Conformément à la loi n°91-04 du 12 Décembre 1991 portant Charte des partis politiques et en son article 16, «tout parti politique acquiert la personnalité morale à compter de la date de sa déclaration au ministère de l’Administration territoriale. Toutefois, il ne peut exercer d’activités publiques qu’après avoir obtenu et publié son récépissé dans le journal officiel ou dans un organe de presse de la place ». Cette disposition a sans doute été piétinée les premiers jours qui ont suivi la création de l’Union pour la République. A peine créée, Faure Gnassingbé qui assure la présidence provisoire de ce parti a entamé une campagne de sensibilisation depuis le grand Nord pour s’abattre au Sud. Parallèlement à ces activités du Chef de l’Etat, l’état major de certains partis se bouillonne. Cinq jours après la création de l’UNIR, c’est la Nouvelle dynamique populaire démocratique (NDPD) qui a donné le ton au ralliement. Au cours d’une conférence de presse tenue le 19 Avril à Lomé, son président Justin Yidi a déclaré sans ambages que son parti est dissous au profit de l’UNIR. Il était très vite suivi quelques moments plus tard par Union pour la Réconciliation (UPR) de Nayonne … . L’hémorragie a atteint également le premier ministre Gilbert Fossoun Houngbo qui, dans un communiqué rendu public sur le site du gouvernement, a déclaré son entière adhésion au nouveau parti. Le week-end dernier, c’est l’Alliance démocratique pour la Patrie de Dahuku Péré, ancien président de l’Assemblée nationale, qui entre dans la danse à travers une déclaration mitigée qui cache ses intentions réelles : « les membres du Comité politique de l’Alliance réuni à Lomé ce samedi 05 Mai 2012 ont décidé de saluer la décision courageuse du président de la République de porter le RPT à sa dernière demeure à cause de tout le mal qu’il a fait au peuple togolais, en lieu et place de tout le bien qui en était attendu, et l’UNIR sur les fonts baptismaux ». Dans l’ombre de cette félicitation, transparaît un clin d’œil qui ne dit pas son nom. A la question de savoir si l’Alliance allait se dissoudre au profit de l’UNIR, le secrétaire général, Edem Agbodjan-Prince a donné une réponse biaisée : pour le moment, cela n’est pas envisagé ; mais à l’avenir si nous estimons que les objectifs poursuivis par UNIR riment avec les nôtres, une collaboration est possible », a-t-il déclaré.

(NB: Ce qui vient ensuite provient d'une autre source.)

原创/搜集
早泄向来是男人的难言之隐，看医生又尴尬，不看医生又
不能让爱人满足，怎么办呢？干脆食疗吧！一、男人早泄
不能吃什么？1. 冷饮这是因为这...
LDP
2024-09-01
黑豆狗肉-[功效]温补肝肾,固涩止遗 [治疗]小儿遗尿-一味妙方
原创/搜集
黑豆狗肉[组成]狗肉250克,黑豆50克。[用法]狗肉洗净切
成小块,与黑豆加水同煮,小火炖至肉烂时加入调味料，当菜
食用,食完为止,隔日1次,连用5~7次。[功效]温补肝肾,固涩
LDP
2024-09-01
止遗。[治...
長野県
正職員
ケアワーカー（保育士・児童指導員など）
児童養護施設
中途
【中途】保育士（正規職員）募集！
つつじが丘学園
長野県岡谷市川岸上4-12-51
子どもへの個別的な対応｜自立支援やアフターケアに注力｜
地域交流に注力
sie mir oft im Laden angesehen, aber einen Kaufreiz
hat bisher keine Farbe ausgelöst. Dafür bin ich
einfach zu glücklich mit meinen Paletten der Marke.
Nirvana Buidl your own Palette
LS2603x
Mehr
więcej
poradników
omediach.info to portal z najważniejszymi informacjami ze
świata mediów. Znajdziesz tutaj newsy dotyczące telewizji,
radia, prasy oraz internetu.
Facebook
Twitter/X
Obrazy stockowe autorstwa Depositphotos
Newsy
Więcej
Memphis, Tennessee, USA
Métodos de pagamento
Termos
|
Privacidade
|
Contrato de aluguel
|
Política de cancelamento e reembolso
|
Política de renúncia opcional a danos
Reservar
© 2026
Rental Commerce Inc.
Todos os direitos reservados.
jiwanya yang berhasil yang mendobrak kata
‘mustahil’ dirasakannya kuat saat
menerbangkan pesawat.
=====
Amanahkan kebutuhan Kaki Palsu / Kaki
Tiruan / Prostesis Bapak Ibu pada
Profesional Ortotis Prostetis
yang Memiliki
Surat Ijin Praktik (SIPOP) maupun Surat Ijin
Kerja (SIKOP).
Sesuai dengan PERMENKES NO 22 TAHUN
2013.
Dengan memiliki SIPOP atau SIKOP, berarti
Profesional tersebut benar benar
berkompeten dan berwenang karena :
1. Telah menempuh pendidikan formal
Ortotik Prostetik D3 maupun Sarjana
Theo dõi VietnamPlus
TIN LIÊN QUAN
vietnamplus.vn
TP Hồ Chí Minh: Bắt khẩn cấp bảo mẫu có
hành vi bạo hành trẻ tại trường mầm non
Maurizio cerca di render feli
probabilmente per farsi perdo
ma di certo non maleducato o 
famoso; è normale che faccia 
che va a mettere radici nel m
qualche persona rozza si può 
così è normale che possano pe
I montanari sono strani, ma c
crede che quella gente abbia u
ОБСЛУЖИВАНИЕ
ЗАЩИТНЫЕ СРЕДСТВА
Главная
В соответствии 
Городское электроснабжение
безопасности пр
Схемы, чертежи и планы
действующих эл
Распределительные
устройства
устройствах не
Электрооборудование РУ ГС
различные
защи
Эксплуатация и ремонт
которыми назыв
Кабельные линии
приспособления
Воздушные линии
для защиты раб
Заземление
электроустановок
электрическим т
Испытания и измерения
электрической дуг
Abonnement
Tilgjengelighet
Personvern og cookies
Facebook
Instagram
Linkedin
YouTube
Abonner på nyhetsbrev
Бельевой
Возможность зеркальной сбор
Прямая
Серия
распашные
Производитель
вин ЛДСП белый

Ces ralliements prononcés ouvertement ou discrètement étaient prévisibles, à en croire Me Agboyibo qui voit à travers ces remues ménages que le Togo est à l’aube d’un grand péril : « J’ai même eu une vision. J’ai vu une grotte énorme. J’ai vu des amis d’hier se bousculer à l’entrée. J’en étais ému. Je les ai exhortés contre le désespoir ». Cette grotte à laquelle il fait allusion n’est rien d’autre que le nouveau parti UNIR dont l’ambition est d’engloutir les formations politiques qui peinent à assumer leur identité et qui sont souvent assimilées à l’ombre de leur président.
L’Union de l’aveugle et du paralytique
Les partis et les hommes politiques débauchés par le parti de Faure Gnassingbé ne devaient impressionner aucun observateur sérieux de la scène politique togolaise. Bien entendu, à commencer par le vice-président provisoire. Georges Aïdam n’a aucune carrure qui puisse influencer l’électorat togolais. Même au CAR ou il était un cadre, il était perçu comme un subalterne du parti. Il ne peut donc pas promettre apporter un certain nombre de militants au parti de Faure Gnassingbé. Georges Aïdam est le meilleur des cas. Il y en a pire, des partis qui se résument à leurs responsables. La NDPD notamment, le sigle de Nayone expulsé du CAR, ou encore d’autres qui se préparent à faire leur entrée.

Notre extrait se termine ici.